Władysław Serafin szef kółek rolniczych wspomina z kolei, że jeszcze kilka dni temu kontaktował się z Lepperem i byli umówieni na kolejne spotkanie. Snuli plany - także polityczne. Serafin wspomniał, że rozmawiali też o chorym synu Andrzeja Leppera i o tym, jak zapewnić mu pomoc. - Nawet kojarzyłem go ze znachorami - mówił.
- Twardy człowiek, ale słaby był. Często znikał, mówiono, że ma jakieś spotykania, a on się zamykał i rekonstruował zdrowie - opowiadał Serafin.
Były polityk Samoobrony, a obecnie europoseł PiS Ryszard Czarnecki podkreślił w rozmowie z Polsat News, że należy uszanować tę tragiczną chwilę. Jak mówił, aktualne staje się znane łacińskie powiedzenie, że o zmarłych należy mówić dobrze bądź milczeć. - Aby zilustrować osobę tego człowieka, wróciłbym do opinii publicysty i dziennikarza Rafała Ziemkiewicza, który się z nim nie zgadzał. Mówił on, że Andrzej Lepper opisywał rzeczywistość z jej problemami, ale wysuwał fałszywe recepty. Potrafił zobaczyć niesprawiedliwość w Polsce. Czy potrafił znaleźć rozwiązanie tych problemów, to już jest inna sprawa - wspominał na antenie Polsat News.
Lepper - związkowiec, polityk, poseł, minister
Andrzej Lepper miał 57 lat; był żonaty, miał syna i dwie córki. Był ministrem rolnictwa i rozwoju wsi oraz wicepremierem w rządzie Kazimierza Marcinkiewicza, a następnie w rządzie Jarosława Kaczyńskiego.

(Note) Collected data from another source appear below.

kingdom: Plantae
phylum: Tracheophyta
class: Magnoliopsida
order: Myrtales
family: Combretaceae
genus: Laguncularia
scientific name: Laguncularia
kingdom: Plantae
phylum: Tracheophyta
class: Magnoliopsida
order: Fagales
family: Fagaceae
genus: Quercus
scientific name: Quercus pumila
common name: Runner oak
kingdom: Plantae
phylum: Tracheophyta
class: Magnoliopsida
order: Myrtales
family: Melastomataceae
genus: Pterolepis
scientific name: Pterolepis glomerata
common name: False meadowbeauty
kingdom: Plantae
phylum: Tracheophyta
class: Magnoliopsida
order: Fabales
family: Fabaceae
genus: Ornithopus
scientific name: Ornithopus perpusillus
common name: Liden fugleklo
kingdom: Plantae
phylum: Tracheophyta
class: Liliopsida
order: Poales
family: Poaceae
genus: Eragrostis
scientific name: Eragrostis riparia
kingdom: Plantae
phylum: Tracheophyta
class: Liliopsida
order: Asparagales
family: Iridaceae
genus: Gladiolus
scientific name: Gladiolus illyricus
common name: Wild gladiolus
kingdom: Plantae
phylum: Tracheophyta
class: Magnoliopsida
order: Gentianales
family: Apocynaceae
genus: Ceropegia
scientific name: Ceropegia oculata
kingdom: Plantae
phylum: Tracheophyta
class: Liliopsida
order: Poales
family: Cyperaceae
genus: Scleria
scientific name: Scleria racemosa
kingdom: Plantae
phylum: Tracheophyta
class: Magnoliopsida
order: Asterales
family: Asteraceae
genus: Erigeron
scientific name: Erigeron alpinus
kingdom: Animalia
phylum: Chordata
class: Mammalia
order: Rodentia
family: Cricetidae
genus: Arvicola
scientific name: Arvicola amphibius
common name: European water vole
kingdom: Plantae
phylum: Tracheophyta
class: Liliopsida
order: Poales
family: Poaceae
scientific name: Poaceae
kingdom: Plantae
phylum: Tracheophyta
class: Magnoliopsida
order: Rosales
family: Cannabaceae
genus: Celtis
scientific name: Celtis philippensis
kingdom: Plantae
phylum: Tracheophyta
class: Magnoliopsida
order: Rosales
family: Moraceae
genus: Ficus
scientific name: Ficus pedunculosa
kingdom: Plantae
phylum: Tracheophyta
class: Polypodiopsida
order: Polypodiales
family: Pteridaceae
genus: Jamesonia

Urodzony w czerwcu 1954 r.; absolwent technikum rolniczego, w młodości zawodowo uprawiał boks; pracował w Stacji Hodowli Roślin w Górzynie, a także w PGR w Rzechcinie oraz Państwowym Ośrodku Hodowli Zarodowej w Kusicach. W latach 1977-1980 Lepper należał do PZPR.
Na scenę publiczną wkroczył na początku lat 90., gdy zaczął występować w imieniu rolników i mieszkańców wsi niezadowolonych z dotykających ich konsekwencji przemian rynkowych. W 1992 r. założył Związek Zawodowy Rolnictwa Samoobrona, a w 2000 roku partię polityczną - Samoobrona RP. Zasłynął przede wszystkim z organizowania rolniczych blokad dróg i nawoływania do niespłacania zaciągniętych kredytów.
Czterokrotnie kandydował na urząd prezydenta. Był posłem IV i V kadencji sejmu. Ciążyło na nim kilka wyroków sądowych.